[EXCERPTED TEXT]:

******************************

Complex salt bridges in proteins: statistical analysis of structure and function.

We developed an algorithm to analyze the distribution and geometry of simple and complex salt bridges in 94 proteins selected from the Protein Data Bank. In this study, the term "salt bridging" denotes both non-bonded and hydrogen-bonded paired electrostatic interactions between acidic carboxyl groups and basic amino groups in single or adjacent protein chains. We defined complex salt bridges as those joining more than two charged residues, including Asp, Glu, Lys and Arg, and excluding His. The survey related the following special features of complex salt bridges. (1) The abundance of complex salt bridges is high; one-third of all residues participating in salt-bridge formation were part of complex salt bridges. (2) The geometry of the interaction between acidic and basic residues is very similar in simple and complex salt bridges. Adding one residue to a simple interaction represents a minor change in the geometry but provides the molecule with a more complex interaction, a phenomenon that may explain the cooperative effect of salt bridges in proteins. Such moderate changes in salt-bridge networks can be generated stepwise and reversibly without trapping the protein in a local energetic minimum. (3) One important role of complex salt bridges is connecting protein subunits or joining two secondary structures to form quaternary structures, where they can connect as many as five secondary structure units. (4) Arginine serves as a key connector and/or a branching unit because its geometry allows three possible directions of interactions. The information gained from this study of complex salt bridges should enhance the understanding of protein structure.

******************************

[EXCERPTED RECORDS]:
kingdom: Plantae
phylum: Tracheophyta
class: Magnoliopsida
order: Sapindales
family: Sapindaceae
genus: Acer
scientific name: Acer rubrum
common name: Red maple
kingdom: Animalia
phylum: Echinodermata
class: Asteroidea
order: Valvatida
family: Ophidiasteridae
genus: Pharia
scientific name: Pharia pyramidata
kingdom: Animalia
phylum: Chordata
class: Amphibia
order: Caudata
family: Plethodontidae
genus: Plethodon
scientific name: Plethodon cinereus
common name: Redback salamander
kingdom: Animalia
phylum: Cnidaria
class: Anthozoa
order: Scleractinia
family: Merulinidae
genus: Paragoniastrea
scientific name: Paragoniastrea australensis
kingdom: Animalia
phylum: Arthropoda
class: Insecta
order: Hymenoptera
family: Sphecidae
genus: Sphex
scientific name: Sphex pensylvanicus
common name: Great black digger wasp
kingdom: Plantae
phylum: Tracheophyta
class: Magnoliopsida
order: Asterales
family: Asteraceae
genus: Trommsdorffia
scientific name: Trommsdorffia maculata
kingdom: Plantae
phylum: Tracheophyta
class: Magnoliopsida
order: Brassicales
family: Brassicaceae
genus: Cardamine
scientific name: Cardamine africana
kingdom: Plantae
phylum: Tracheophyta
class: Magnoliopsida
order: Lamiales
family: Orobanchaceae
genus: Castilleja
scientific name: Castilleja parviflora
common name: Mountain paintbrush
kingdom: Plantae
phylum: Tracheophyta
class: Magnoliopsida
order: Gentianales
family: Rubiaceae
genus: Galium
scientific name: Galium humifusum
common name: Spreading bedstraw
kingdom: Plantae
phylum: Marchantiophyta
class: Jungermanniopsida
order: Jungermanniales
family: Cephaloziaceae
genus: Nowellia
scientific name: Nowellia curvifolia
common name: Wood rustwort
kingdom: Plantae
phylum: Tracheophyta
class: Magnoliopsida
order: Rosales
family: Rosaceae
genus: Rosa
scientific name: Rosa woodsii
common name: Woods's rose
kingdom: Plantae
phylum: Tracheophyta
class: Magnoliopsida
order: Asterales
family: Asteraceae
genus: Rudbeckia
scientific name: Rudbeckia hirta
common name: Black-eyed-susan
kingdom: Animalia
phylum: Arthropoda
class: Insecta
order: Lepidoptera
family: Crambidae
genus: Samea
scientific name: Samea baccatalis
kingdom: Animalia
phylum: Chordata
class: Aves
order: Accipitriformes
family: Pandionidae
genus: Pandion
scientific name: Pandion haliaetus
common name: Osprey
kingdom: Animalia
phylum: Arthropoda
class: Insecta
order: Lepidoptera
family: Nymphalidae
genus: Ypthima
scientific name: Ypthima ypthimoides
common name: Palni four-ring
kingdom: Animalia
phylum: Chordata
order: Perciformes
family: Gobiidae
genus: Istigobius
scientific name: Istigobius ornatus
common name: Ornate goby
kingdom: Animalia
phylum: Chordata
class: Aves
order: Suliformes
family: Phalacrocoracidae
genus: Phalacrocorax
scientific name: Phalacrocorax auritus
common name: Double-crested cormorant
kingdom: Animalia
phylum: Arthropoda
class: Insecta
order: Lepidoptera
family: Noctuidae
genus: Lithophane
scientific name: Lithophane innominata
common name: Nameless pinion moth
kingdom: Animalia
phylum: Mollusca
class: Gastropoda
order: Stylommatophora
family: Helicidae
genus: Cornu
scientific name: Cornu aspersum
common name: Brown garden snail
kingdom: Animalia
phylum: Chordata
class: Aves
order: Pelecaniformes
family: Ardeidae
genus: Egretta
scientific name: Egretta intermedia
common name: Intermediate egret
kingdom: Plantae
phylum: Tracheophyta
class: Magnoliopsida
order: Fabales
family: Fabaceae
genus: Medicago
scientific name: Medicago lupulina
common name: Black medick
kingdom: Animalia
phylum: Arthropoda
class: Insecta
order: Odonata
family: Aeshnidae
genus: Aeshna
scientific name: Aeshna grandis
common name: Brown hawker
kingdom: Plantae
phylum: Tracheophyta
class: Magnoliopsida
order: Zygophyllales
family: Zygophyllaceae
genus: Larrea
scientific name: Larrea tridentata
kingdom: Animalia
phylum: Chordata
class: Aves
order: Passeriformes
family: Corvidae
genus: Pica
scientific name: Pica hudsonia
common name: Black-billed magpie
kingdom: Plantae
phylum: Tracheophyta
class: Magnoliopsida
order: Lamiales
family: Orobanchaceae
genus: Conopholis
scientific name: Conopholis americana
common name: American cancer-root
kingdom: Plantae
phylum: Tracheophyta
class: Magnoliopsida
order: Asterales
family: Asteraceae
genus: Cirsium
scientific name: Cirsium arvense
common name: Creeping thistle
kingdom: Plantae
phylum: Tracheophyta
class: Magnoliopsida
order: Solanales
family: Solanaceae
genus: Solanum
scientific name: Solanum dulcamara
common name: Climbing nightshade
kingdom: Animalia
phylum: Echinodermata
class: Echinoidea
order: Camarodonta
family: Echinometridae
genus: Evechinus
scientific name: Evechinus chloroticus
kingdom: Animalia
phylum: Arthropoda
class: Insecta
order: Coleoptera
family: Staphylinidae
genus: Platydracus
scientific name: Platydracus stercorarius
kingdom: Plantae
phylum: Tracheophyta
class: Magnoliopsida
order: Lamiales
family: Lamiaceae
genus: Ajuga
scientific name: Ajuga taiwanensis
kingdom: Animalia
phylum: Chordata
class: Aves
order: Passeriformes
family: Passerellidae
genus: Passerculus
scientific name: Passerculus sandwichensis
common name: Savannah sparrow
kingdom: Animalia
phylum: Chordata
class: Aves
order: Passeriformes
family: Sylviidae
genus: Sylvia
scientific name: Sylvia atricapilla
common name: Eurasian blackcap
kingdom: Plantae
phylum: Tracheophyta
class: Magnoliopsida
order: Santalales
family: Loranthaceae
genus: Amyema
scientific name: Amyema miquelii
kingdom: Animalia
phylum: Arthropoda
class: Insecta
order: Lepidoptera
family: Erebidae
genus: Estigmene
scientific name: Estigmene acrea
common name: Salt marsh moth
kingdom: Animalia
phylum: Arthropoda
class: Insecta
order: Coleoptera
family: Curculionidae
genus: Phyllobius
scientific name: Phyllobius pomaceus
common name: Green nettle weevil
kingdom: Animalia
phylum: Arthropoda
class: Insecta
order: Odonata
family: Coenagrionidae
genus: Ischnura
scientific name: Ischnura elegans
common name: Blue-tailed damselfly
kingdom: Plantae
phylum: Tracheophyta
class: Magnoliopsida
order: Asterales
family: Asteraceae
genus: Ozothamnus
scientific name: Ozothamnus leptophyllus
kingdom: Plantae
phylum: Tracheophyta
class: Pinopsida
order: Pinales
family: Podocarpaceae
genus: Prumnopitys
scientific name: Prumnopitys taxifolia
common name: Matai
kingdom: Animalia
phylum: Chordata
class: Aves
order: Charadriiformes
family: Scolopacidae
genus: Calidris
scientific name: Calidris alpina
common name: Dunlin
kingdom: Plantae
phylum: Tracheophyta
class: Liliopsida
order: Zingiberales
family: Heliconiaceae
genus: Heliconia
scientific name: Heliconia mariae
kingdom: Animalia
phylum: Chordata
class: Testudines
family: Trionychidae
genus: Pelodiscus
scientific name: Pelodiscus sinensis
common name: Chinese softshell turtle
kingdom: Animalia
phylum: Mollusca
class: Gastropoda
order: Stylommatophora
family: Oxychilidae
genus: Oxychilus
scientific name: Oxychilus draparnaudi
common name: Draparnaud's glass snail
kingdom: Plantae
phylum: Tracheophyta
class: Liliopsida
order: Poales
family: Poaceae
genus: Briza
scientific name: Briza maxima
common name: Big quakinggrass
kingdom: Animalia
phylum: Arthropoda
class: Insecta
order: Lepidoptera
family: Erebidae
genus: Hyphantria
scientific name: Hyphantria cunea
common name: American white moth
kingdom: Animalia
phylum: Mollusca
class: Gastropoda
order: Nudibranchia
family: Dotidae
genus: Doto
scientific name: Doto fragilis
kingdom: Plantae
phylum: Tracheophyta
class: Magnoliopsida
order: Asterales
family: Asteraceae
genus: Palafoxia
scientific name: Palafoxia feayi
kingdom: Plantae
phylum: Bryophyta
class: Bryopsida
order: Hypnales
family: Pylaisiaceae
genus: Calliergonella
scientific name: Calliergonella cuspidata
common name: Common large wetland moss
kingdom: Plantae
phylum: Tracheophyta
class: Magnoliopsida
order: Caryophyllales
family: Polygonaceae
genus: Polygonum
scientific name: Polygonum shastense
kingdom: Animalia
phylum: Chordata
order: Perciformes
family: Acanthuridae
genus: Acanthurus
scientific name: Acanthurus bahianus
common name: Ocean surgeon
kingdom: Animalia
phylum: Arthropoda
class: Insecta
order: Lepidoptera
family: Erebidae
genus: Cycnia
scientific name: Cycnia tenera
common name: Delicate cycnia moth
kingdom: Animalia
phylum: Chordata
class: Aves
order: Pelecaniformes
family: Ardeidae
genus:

******************************

[ASSIGNED TASK]: Please answer from the text on salt bridges: how many proteins from the Protein Data Bank did the analysis cover? The material after the text is separate from it.

[ANSWER SECTION]: 94 proteins.